Abhi and his mom – all round-eyed innocence!
From the pages of a Mother’s Diary
“There are times when it’s easy to lose sight of the fact that my husband and I are blessed to have Abhishek as our child!” I recently said , to a close friend.
You might initially assume that these are the words of a proud parent and that the child is an achiever in the worldly sense of the term. Yes, every child is an achiever in their own way; but the special gifts that every child brings into the lives of their parents are much more meaningful than mere achievements.
The early years:
When Abhi was a toddler and composed tiny poems about Nature, we nick-named him “sunflower” to reflect the innocence and sheer joie de vivre that he expressed at every waking moment.
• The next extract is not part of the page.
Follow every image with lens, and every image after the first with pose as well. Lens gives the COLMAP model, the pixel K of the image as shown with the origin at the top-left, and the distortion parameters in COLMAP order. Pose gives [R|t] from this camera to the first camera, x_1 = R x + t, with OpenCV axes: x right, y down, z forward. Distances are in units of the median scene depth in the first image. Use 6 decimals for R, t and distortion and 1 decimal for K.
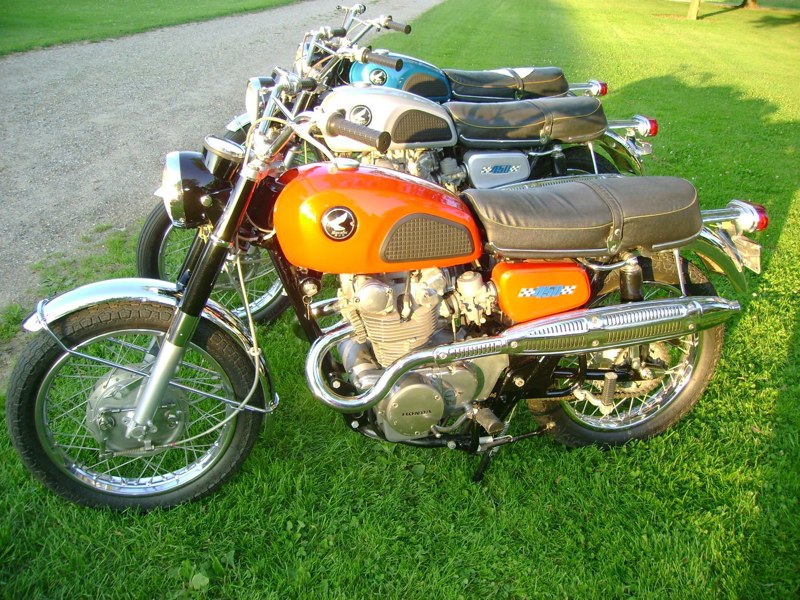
lens RADIAL K [[805.6, 0, 400.0], [0, 805.6, 300.0], [0, 0, 1]] dist [-0.144007, -0.001868]
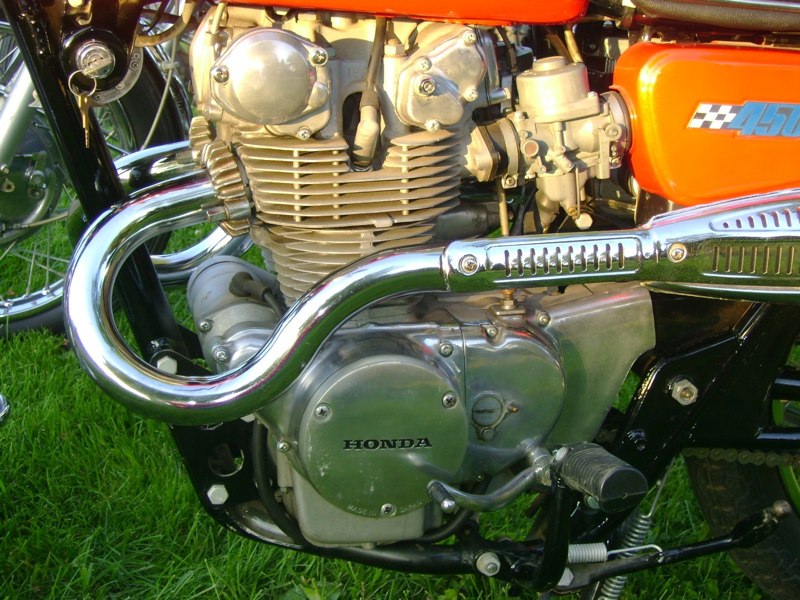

We felt humbled and awed by the fact that this trusting little soul had chosen us to participate in his quest for meaning, to share his curiosity and to gaze at the world with eyes filled with wonder. When we were with him, we found it easy to brush away the dust of old “has-been’s” and “should be’s”. We shrugged off pre-judged notions of what things ought to be, what fun is supposed to look like, what work truly means. We learned to become child-like again. His easy take on life restored our hope in fellow human beings. His intense love for “all creatures big and small” reminded us about how truly interconnected we all are in the fabric of life. Most of all, his trust made us want to be the kind of people he would look up to.
“Practice, don’t preach” became a necessary rule to live by.
Over the years:
As the years rolled by, and the toddler grew into a tween and then a teen, we realized just how much we had learned, thanks to him. One kind of learning was the ability to see the world through his eyes – uncompromising, clear and yet optimistic about the future. The other, more subtle kind of learning was related to our role as parents; were we living the truth of everything that we asked him to be and do? We were not just messengers of a message, we WERE the message.
From the pages of the family album – Unbridled joy in the tiniest of things – who better than a child to teach an adult about this?
A debt to our children:
Could it be that as parents we owe a debt to our children, far greater than what is ever imagined or acknowledged? Our children teach us all about trust, faith, patience and pure, unsullied joy. If we are willing to learn, they teach us what unconditional love is all about. And through our interaction with them, we explore the boundaries of our physical, mental and emotional reserves; learning to stretch ourselves to meet the ever-changing challenges that they bring to our lives. From being self-contained adults, we move to a higher, more intense realm of thinking, feeling and being.
Parents – not just givers, but receivers too:
Perhaps parenting is looked upon as an almost overwhelming responsibility because the focus is frequently on the need to give, give…sigh… and give some more. Granted that the axis of one’s life changes forever when children arrive. One learns, perhaps for the first time, to put someone else first. When we pause to take stock of all that we receive; the joys, the learnings, the richness that imbues everyday moments and makes them into cherished memories, parenting seems like a special gift. A privilege granted by the universe. Hence it would not be incorrect to say: Our children make us into better people!